**Text provided**

Sit your ass down, DJ. You're not going to shoot eleven miles into the air with your AR-15.
Unemployment is down to 3.4 percent, 517,000 jobs were created in January, and inflation seems finally to be easing. These are good stories for President Joe Biden, so naturally Republicans want to talk nonsense about a Chinese weather balloon. And the media is only too happy to oblige!
"Did it drop and disperse surveillance products powered by solar energy to allow unlimited surveillance," wondered Fox's Maria Bartiromo, whose singular dedication to being the dumbest working journalist at a major network remains unchallenged. Rep. James Comer, the new chair of House Oversight and someone who needs flashcards to be stupid, went even further: "My concern is that the federal government obviously doesn't know what's in that balloon. Is that bioweapons in that balloon? Did that balloon take off from Wuhan?"
The balloon is full of solar-powered bioweapons! Or maybe surveillance fentanyl! Why didn't Biden shoot it down over Topeka?!?!?!!!1!
It must be exhausting to be this moronic. And God knows Peepaw Pisspants needs a nap!
https://truthsocial.com/users/realDonaldTrump/stat...

[Dataset entries]
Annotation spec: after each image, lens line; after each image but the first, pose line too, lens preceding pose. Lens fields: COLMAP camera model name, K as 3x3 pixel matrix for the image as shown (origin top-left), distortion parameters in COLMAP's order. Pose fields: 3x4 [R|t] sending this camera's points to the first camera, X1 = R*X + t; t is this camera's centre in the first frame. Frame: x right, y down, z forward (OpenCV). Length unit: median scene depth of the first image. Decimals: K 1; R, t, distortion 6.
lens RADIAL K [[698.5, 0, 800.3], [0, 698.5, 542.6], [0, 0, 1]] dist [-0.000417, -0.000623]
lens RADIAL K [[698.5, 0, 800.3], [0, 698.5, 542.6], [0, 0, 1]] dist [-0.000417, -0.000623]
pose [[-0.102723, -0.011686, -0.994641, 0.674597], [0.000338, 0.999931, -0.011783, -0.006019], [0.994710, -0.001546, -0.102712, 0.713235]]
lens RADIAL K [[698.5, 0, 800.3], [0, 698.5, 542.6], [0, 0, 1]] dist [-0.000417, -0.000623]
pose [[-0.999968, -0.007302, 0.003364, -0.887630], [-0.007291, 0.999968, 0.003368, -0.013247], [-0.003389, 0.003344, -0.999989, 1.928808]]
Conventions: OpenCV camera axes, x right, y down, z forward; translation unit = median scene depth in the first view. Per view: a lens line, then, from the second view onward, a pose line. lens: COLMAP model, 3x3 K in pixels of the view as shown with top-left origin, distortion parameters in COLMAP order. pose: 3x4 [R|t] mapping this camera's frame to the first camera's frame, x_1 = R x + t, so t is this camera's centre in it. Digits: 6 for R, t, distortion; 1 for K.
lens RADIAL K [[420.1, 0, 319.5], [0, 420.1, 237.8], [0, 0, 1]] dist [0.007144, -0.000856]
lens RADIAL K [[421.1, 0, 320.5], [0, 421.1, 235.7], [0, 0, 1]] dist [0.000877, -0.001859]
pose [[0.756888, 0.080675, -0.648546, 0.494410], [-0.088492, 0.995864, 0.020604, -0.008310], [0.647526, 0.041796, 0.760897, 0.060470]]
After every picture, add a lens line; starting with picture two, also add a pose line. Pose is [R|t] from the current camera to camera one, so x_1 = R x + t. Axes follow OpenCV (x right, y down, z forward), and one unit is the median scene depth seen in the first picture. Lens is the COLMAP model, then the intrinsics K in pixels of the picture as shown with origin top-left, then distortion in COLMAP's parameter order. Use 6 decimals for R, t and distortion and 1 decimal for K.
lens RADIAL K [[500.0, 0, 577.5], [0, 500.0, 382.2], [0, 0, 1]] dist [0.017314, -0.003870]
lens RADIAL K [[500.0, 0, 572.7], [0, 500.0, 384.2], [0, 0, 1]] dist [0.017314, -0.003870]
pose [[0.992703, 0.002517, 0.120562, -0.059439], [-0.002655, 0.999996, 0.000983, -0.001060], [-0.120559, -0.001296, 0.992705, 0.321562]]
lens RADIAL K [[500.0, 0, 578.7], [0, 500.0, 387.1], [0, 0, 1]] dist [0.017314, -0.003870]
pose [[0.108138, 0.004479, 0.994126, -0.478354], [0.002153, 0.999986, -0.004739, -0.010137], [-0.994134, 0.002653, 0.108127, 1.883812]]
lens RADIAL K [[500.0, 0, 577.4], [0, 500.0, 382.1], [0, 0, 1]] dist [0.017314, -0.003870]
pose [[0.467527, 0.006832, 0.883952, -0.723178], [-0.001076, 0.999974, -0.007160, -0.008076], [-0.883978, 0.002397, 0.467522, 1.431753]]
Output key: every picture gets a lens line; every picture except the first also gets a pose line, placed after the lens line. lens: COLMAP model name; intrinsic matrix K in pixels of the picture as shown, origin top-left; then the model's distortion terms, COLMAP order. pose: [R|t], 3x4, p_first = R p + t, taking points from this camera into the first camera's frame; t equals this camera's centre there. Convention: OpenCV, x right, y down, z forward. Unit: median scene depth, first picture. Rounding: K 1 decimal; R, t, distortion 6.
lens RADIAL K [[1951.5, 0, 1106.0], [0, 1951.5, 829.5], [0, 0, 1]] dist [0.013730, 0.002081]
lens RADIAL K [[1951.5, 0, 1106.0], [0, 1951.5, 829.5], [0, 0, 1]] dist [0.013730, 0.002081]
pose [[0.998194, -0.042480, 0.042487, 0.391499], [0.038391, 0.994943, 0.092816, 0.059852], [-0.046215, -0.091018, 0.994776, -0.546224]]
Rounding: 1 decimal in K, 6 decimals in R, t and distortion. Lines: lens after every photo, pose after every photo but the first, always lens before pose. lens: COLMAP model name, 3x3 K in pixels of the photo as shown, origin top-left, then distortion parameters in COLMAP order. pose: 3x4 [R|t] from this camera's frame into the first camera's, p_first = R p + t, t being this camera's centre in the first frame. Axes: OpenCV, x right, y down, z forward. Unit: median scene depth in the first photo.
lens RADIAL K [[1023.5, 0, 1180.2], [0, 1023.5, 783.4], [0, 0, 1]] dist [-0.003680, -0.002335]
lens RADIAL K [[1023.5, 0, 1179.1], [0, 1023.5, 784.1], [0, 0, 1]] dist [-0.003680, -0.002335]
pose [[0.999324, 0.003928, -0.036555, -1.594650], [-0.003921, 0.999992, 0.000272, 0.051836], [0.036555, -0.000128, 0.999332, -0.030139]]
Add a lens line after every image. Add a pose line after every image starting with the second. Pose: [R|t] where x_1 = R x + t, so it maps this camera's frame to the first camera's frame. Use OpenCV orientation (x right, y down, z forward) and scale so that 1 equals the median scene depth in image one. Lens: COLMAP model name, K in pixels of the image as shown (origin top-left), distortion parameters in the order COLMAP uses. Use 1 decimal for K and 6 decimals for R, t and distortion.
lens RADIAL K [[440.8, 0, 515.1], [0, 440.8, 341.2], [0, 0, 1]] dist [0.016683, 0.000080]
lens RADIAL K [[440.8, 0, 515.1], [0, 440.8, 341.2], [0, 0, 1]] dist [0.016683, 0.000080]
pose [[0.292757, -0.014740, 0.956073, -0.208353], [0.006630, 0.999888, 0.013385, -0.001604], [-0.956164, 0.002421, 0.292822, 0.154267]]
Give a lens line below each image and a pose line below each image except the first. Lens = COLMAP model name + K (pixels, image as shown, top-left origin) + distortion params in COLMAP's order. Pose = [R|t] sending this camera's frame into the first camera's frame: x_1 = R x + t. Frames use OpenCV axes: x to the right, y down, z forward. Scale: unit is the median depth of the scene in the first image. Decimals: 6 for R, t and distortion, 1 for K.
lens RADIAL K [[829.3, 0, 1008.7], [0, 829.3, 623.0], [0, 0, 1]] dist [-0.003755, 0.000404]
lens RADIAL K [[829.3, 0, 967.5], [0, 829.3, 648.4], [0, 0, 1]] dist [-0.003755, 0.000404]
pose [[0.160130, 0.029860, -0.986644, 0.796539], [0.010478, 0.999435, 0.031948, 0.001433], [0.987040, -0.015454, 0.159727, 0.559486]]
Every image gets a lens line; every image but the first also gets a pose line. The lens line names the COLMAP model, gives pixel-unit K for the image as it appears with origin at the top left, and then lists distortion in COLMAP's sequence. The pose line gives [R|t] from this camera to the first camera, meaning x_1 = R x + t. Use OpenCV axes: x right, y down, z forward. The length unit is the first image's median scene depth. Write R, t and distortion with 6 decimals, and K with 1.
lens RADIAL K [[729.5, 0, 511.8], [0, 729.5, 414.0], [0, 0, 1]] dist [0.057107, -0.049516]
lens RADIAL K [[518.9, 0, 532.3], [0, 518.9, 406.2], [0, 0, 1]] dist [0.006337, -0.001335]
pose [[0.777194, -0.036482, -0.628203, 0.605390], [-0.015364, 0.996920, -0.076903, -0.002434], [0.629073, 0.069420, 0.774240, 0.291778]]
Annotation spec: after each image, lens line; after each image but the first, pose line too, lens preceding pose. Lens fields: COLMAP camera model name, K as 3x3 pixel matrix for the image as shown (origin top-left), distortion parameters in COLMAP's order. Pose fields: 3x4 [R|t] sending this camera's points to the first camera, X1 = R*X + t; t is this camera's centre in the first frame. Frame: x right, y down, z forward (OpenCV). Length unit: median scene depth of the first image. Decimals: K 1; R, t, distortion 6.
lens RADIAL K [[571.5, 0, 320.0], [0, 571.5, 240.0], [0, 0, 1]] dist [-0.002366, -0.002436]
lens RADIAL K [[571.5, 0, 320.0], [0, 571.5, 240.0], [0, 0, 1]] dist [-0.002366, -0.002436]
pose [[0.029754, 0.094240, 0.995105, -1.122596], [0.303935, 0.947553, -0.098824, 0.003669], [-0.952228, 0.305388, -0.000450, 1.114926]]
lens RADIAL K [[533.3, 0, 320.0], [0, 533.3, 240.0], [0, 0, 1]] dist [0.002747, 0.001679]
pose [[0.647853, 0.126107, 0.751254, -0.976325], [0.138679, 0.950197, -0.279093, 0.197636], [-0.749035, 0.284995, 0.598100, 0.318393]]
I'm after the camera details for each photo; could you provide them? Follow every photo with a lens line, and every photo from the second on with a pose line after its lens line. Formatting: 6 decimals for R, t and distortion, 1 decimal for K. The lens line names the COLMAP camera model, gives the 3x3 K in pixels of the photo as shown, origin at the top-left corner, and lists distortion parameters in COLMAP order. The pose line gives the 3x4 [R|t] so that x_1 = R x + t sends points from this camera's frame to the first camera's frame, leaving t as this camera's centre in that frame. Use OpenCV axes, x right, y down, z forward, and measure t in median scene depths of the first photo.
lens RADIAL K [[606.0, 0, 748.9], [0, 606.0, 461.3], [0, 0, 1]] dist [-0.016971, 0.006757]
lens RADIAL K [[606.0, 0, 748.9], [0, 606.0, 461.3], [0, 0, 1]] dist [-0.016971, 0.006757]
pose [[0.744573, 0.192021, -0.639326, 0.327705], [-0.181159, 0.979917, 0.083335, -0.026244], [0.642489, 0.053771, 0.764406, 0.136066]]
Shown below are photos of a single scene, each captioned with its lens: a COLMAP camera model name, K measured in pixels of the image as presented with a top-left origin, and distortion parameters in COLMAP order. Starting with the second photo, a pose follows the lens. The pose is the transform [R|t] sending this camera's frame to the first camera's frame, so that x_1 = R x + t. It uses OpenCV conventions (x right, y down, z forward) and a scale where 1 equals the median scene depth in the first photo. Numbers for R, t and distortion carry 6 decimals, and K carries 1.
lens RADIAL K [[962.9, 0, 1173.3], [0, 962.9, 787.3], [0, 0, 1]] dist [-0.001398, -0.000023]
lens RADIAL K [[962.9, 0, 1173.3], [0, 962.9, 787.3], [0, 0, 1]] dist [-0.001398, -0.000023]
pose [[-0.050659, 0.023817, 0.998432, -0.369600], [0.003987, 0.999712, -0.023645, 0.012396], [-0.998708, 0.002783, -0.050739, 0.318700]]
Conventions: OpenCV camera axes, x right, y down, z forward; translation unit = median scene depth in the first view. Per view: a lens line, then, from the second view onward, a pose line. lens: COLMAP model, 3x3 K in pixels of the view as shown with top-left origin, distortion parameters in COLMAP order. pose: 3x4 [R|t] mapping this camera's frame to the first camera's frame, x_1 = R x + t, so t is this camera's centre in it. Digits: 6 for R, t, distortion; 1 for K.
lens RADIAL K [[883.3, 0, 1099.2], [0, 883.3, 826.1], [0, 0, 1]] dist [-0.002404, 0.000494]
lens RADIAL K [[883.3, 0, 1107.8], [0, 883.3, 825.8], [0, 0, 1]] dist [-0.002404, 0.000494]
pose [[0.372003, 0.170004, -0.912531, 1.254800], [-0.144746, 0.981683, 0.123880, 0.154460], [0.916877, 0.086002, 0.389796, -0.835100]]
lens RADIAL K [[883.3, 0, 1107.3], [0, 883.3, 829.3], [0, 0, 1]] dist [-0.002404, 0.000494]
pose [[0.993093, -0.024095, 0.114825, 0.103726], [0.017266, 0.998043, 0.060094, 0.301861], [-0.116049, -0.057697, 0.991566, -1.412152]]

**What is expected**
Quote every sentence in the commentary on the Chinese weather balloon that ends with an exclamation mark.

**Output**
- "And the media is only too happy to oblige!"
- "The balloon is full of solar-powered bioweapons!"
- "Or maybe surveillance fentanyl!"
- "Why didn't Biden shoot it down over Topeka?!?!?!!!1!"
- "And God knows Peepaw Pisspants needs a nap!"